**Порядок работы a:** Перепишите без изменений записи, начиная со строки, в которой есть «2026 Theater neben dem Turm», и до самого конца записей, включая обе границы. Изображения в ответ не включайте.
##### Показанный отрывок
ОТ ОБРАЗА К ИСТИНЕ - И ОБРАТНО
“Образы не нужны, когда явилась истина”.
Иустин Философ
Кроме обнаружения и утверждения знаков церковь оказалась едва ли не первой организацией, всерьез занявшейся структурным анализом обозначения, т.е. семиотикой как таковой. Кажется, именно церковь первой со всей определенностью поделила обозначение на два типа знаков: реалистический знак (“истина”) и знак договорной, условный (“тень”, “образ”, ”символ”). И произошло это, как можно догадаться, не из любви православия к семантической проблематике или умозрению вообще.
Еще с апостольских времен перед церковью стала проблема контекста Ветхого и Нового Завета, системы взаимоотношения между иудаизмом и христианством. Границу между ними именно как границу между двумя системами знаков наметил еще апостол Павел, когда критикуя ветхозаветный закон, писал, что иудеи “служат образу и тени небесного”, в то время как Христос “получил служение тем превосходнейшее” (Евр.8.5). Превосходство же Его заключалось в том, что “истина во Иисусе” (Еф.4,21). Таким образом, уже в апостольский период наметилось деление системы обозначения на “истину”, с одной стороны, и на “тень-образ”- с другой. Причем, уже тогда символическому знаку (образу и тени) отводилась роль знака второсортного, неполноценного.
Хотя апостол Павел с пренебрежением смотрел на символику, церковь первых веков прибегала к ней постоянно. Достаточно вспомнить “Апокалипсис” Иоанна Богослова и “Пастырь” Эрма, чтобы отметить всеобъемлющий характер условного обозначения в ранней христианской литературе. Насквозь символична была катакомбная живопись первых христиан. Рожденная тайно, во мраке римских катакомб, незаконное дитя - раннехристианская живопись с первых дней своего существования широко пользовалась аллегорией для своих художественных целей, разрабатывая широчайшую палитру символов, материал для которой брался как из иудо-христианской духовной литературы, так и из античной изобразительной традиции. Христа изображали в виде Агнца, Орфея, Доброго пастыря, рыбы, феникса, виноградной лозы; христианскую надежду символизировал якорь, церковь - корабль, мученичество - пальма, верующий, жаждущий слова божия, изображался в виде оленя, идущего на водопой, душа христианская - в виде крылатого малютки-гения.
##########
##### Данные для задания
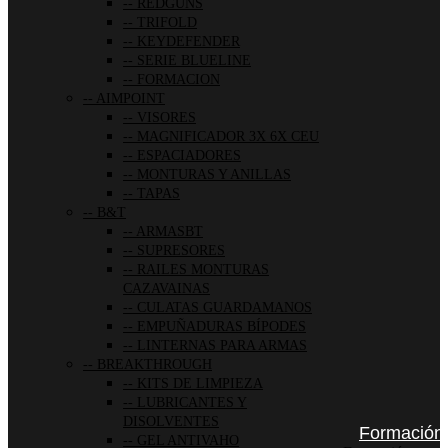
REDGUNS
TRIFOLD
KEYDEFENDER
SERIE BLUELINE
FORMACION
AIMPOINT
VISORES
MAGNIFICADOR 3X 6X CEU
ESPACIADORES
MONTURAS Y ANILLAS
TAPAS
B&T
ARMASBT
SUPRESORES
RAILES MONTURAS
CAZAVAINAS
CULATAS GUARDAMANOS
EMPUÑADURAS BÍPODES
LINTERNAS PARA ARMAS
BREAKTHROUGH
KITS DE LIMPIEZA
LUBRICANTES Y
DISOLVENTES
Formación
GEL ANTIVAHO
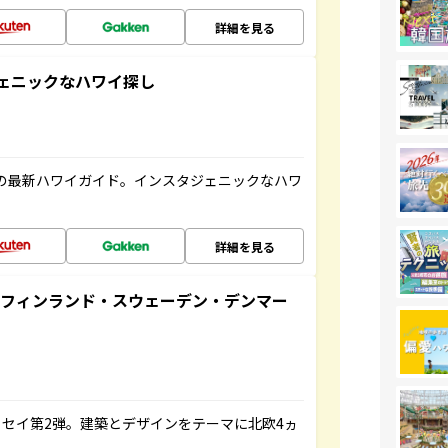
詳細を見る
スタジェニックなハワイ探し
の最新ハワイガイド。インスタジェニックなハワ
詳細を見る
るフィンランド・スウェーデン・デンマー
セイ第2弾。建築とデザインをテーマに北欧4ヵ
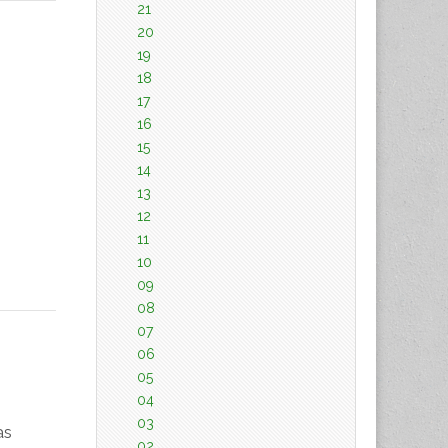
21
20
19
18
17
16
15
14
13
12
11
10
09
08
07
06
05
04
03
as
02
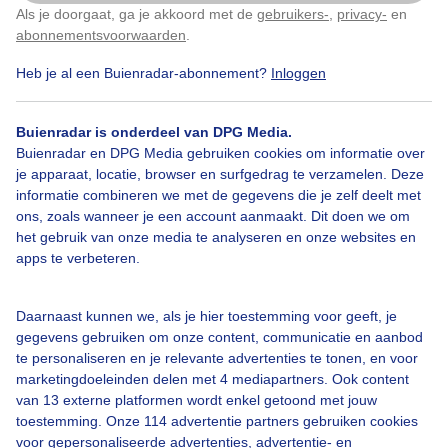
Als je doorgaat, ga je akkoord met de
gebruikers-
,
privacy-
en
Klik
hier
om dit aan te passen
abonnementsvoorwaarden
.
Heb je al een Buienradar-abonnement?
Inloggen
Zonenwolken
Stevigewindaandekust
Strakwapperendevlag
Buienradar is onderdeel van DPG Media.
Buienradar en DPG Media gebruiken cookies om informatie over
je apparaat, locatie, browser en surfgedrag te verzamelen. Deze
informatie combineren we met de gegevens die je zelf deelt met
Bekijk slideshow
ons, zoals wanneer je een account aanmaakt. Dit doen we om
het gebruik van onze media te analyseren en onze websites en
apps te verbeteren.
Daarnaast kunnen we, als je hier toestemming voor geeft, je
gegevens gebruiken om onze content, communicatie en aanbod
Een moment geduld aub...
te personaliseren en je relevante advertenties te tonen, en voor
marketingdoeleinden delen met 4 mediapartners. Ook content
van 13 externe platformen wordt enkel getoond met jouw
toestemming. Onze 114 advertentie partners gebruiken cookies
voor gepersonaliseerde advertenties, advertentie- en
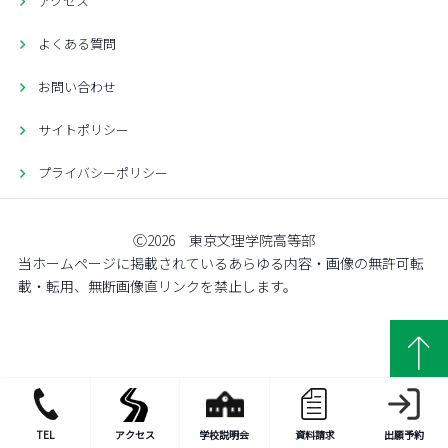
アクセス
よくある質問
お問い合わせ
サイトポリシー
プライバシーポリシー
Ⓒ2026 東京文理学院高等部
当ホームページに掲載されているあらゆる内容・画像の無許可転
載・転用、無断画像直リンクを禁止します。
TEL
アクセス
学校説明会
資料請求
出願予約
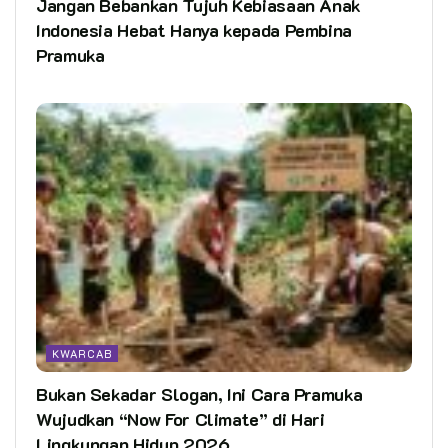
Jangan Bebankan Tujuh Kebiasaan Anak
Indonesia Hebat Hanya kepada Pembina
Pramuka
KWARCAB
Bukan Sekadar Slogan, Ini Cara Pramuka
Wujudkan “Now For Climate” di Hari
Lingkungan Hidup 2026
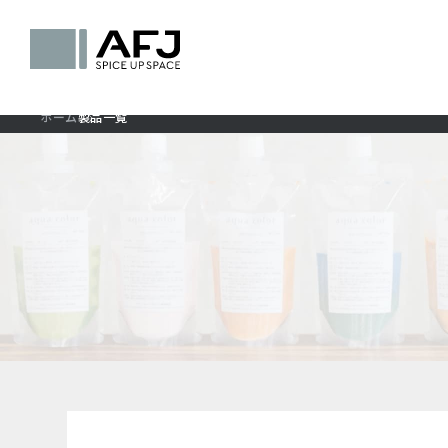
ホーム
製品一覧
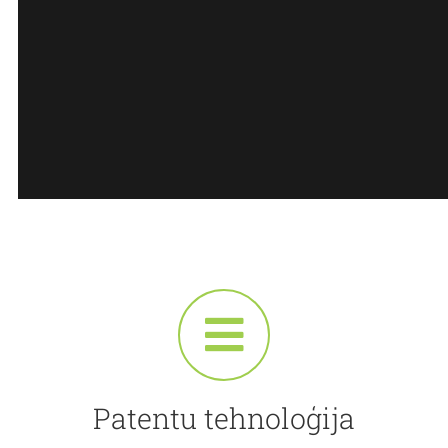
Patentu tehnoloģija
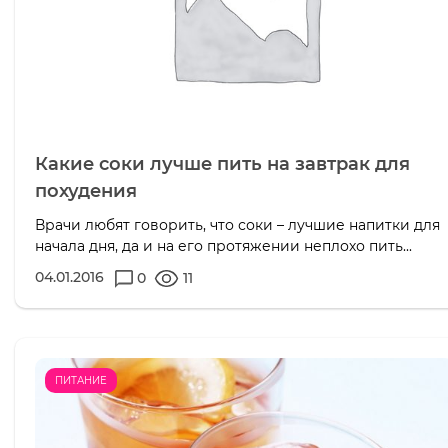
Какие соки лучше пить на завтрак для
похудения
Врачи любят говорить, что соки – лучшие напитки для
начала дня, да и на его протяжении неплохо пить...
04.01.2016
0
11
ПИТАНИЕ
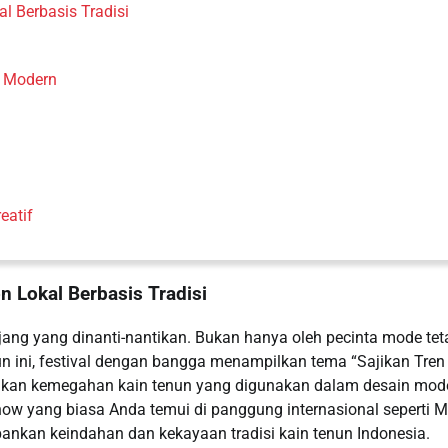
l Berbasis Tradisi
n Modern
eatif
n Lokal Berbasis Tradisi
ang yang dinanti-nantikan. Bukan hanya oleh pecinta mode tet
n ini, festival dengan bangga menampilkan tema “Sajikan Tren
sikan kemegahan kain tenun yang digunakan dalam desain mod
show yang biasa Anda temui di panggung internasional seperti M
pankan keindahan dan kekayaan tradisi kain tenun Indonesia.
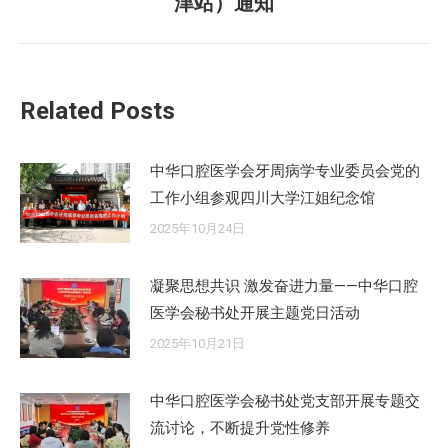
津站）通知
来
的
文
章：
Related Posts
中华口腔医学会牙周病学专业委员会党的
工作小组参观四川大学江姐纪念馆
2025年10月24日
凝聚思想共识 激发奋进力量——中华口腔
医学会秘书处开展主题党日活动
2025年10月21日
中华口腔医学会秘书处党支部开展专题交
流讨论，不断提升党性修养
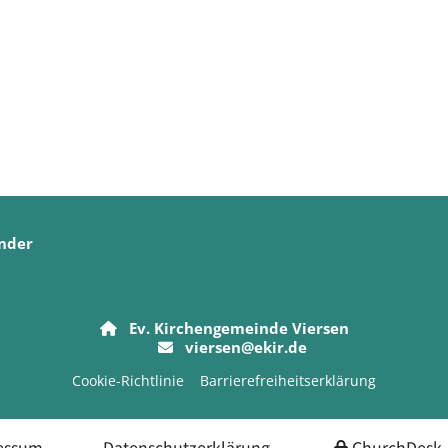
nder
Ev. Kirchengemeinde Viersen

viersen@ekir.de

Cookie-Richtlinie
Barrierefreiheitserklärung
essum
Datenschutzerklärung
ChurchDesk-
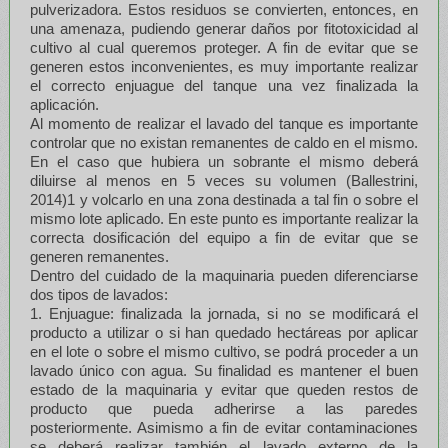
pulverizadora. Estos residuos se convierten, entonces, en
una amenaza, pudiendo generar daños por fitotoxicidad al
cultivo al cual queremos proteger. A fin de evitar que se
generen estos inconvenientes, es muy importante realizar
el correcto enjuague del tanque una vez finalizada la
aplicación.
Al momento de realizar el lavado del tanque es importante
controlar que no existan remanentes de caldo en el mismo.
En el caso que hubiera un sobrante el mismo deberá
diluirse al menos en 5 veces su volumen (Ballestrini,
2014)1 y volcarlo en una zona destinada a tal fin o sobre el
mismo lote aplicado. En este punto es importante realizar la
correcta dosificación del equipo a fin de evitar que se
generen remanentes.
Dentro del cuidado de la maquinaria pueden diferenciarse
dos tipos de lavados:
1. Enjuague: finalizada la jornada, si no se modificará el
producto a utilizar o si han quedado hectáreas por aplicar
en el lote o sobre el mismo cultivo, se podrá proceder a un
lavado único con agua. Su finalidad es mantener el buen
estado de la maquinaria y evitar que queden restos de
producto que pueda adherirse a las paredes
posteriormente. Asimismo a fin de evitar contaminaciones
se deberá realizar también el lavado externo de la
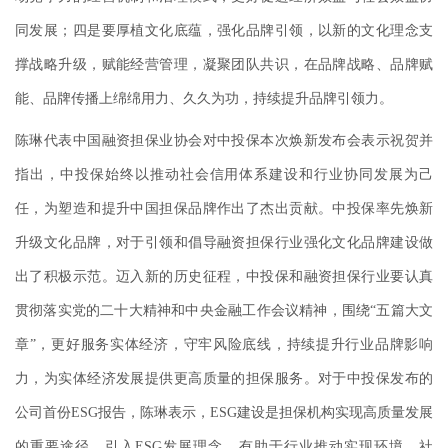
同发展；四是要厚植文化底蕴，强化品牌引领，以新的文化理念支
撑战略升级，赋能经营管理，凝聚团队共识，在品牌战略、品牌赋
能、品牌传播上绵绵用力、久久为功，持续提升品牌引领力。
陈琳代表中国融资担保业协会对中投保本次焕新发布会表示祝贺并
指出，中投保始终以推动社会信用体系建设和行业协同发展为己
任，为塑造和提升中国担保品牌作出了杰出贡献。中投保率先焕新
升级文化品牌，对于引领和倡导融资担保行业强化文化品牌建设做
出了积极示范。迈入新的历史征程，中投保和融资担保行业要认真
贯彻落实党的二十大精神和中央金融工作会议精神，围绕“五篇大文
章”，更好服务实体经济，守牢风险底线，持续提升行业品牌影响
力，为实体经济发展提供更高质量的担保服务。对于中投保发布的
公司首份ESG报告，陈琳表示，ESG建设是担保机构实现高质量发展
的重要途径，引入ESG发展理念，有助于行业推动实现环境、社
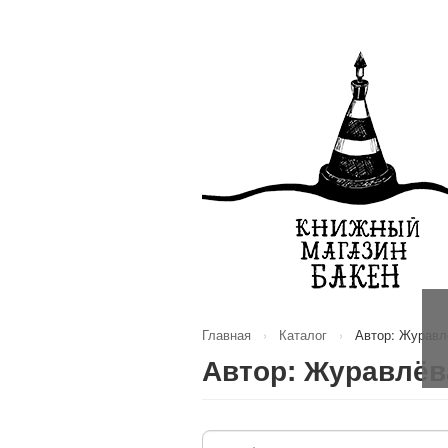
Главная
›
Каталог
›
Автор: Журавл
Автор: Журавлёв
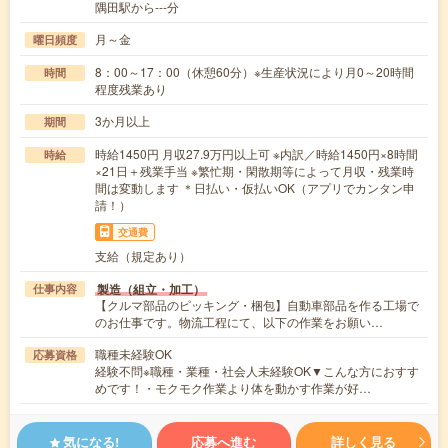
隅田駅から---分
月～金
曜日頻度
8：00～17：00（休憩60分）※生産状況により月0～20時間
時間
程度残業あり
3か月以上
期間
時給1450円 月収27.9万円以上可 ※内訳／時給1450円×8時間
時給
×21日＋残業手当 ※繁忙期・閑散期等によって月収・残業時
間は変動します ＊日払い・仮払いOK（アプリでカンタン申
請！）
交通費
支給（規定あり）
製造（組立・加工）
仕事内容
【クルマ部品のピッキング・梱包】自動車部品を作る工場で
のお仕事です。物流工程にて、以下の作業をお願い…
職種未経験OK
応募資格
経験不問※職種・業種・社会人未経験OK▼こんな方におすす
めです！・モクモク作業より体を動かす作業が好…
気になる!
応募へ進む
詳しく見る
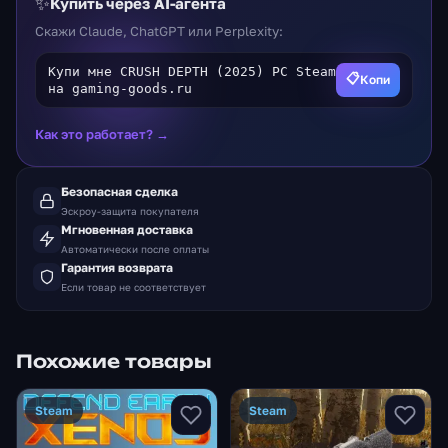
✨
Купить через AI-агента
Скажи Claude, ChatGPT или Perplexity:
Купи мне CRUSH DEPTH (2025) PC Steam
📋
Копи
на gaming-goods.ru
Как это работает? →
Безопасная сделка
Эскроу-защита покупателя
Мгновенная доставка
Автоматически после оплаты
Гарантия возврата
Если товар не соответствует
Похожие товары
Steam
Steam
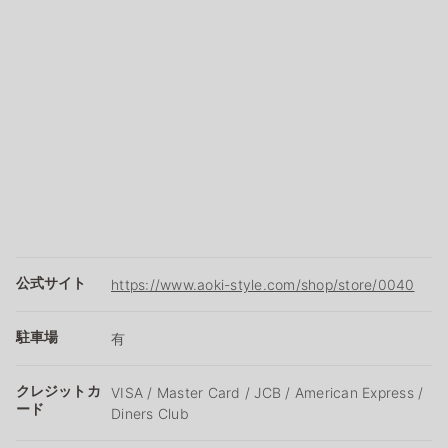
公式サイト
https://www.aoki-style.com/shop/store/0040
駐車場
有
クレジットカ
VISA / Master Card / JCB / American Express /
ード
Diners Club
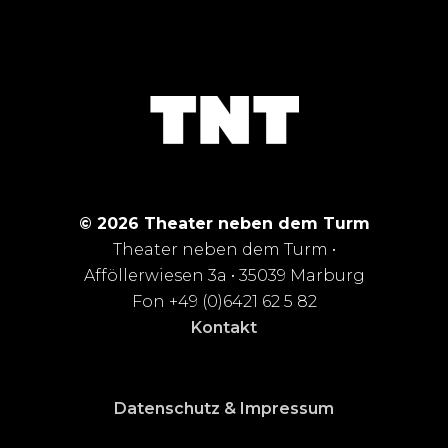
© 2026 Theater neben dem Turm
Theater neben dem Turm •
Afföllerwiesen 3a • 35039 Marburg
Fon +49 (0)6421 62 5 82
Kontakt
Datenschutz & Impressum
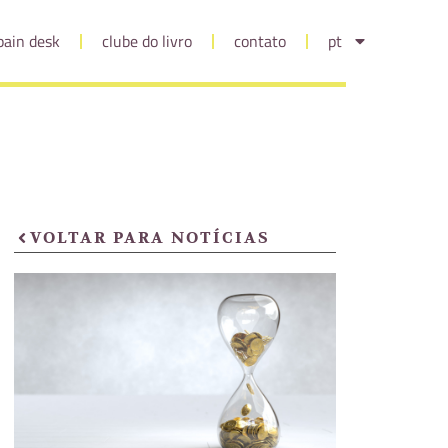
pain desk
clube do livro
contato
pt
VOLTAR PARA NOTÍCIAS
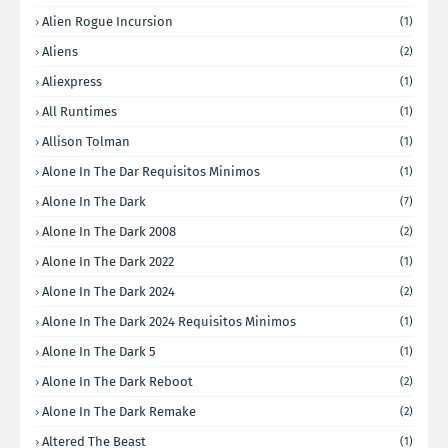
Alien Rogue Incursion
(1)
Aliens
(2)
Aliexpress
(1)
All Runtimes
(1)
Allison Tolman
(1)
Alone In The Dar Requisitos Minimos
(1)
Alone In The Dark
(7)
Alone In The Dark 2008
(2)
Alone In The Dark 2022
(1)
Alone In The Dark 2024
(2)
Alone In The Dark 2024 Requisitos Minimos
(1)
Alone In The Dark 5
(1)
Alone In The Dark Reboot
(2)
Alone In The Dark Remake
(2)
Altered The Beast
(1)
##########
**Порядок работы b:** Переведите на английский язык предложение из отрывка о церкви и семиотике: «Насквозь символична была катакомбная живопись первых христиан».

**Ответ к упражнению a:**
© 2026 Theater neben dem Turm
Theater neben dem Turm •
Afföllerwiesen 3a • 35039 Marburg
Fon +49 (0)6421 62 5 82
Kontakt
Datenschutz & Impressum
pain desk
clube do livro
contato
pt
VOLTAR PARA NOTÍCIAS
Alien Rogue Incursion
(1)
Aliens
(2)
Aliexpress
(1)
All Runtimes
(1)
Allison Tolman
(1)
Alone In The Dar Requisitos Minimos
(1)
Alone In The Dark
(7)
Alone In The Dark 2008
(2)
Alone In The Dark 2022
(1)
Alone In The Dark 2024
(2)
Alone In The Dark 2024 Requisitos Minimos
(1)
Alone In The Dark 5
(1)
Alone In The Dark Reboot
(2)
Alone In The Dark Remake
(2)
Altered The Beast
(1)

**Ответ к упражнению b:** The catacomb painting of the first Christians was symbolic through and through.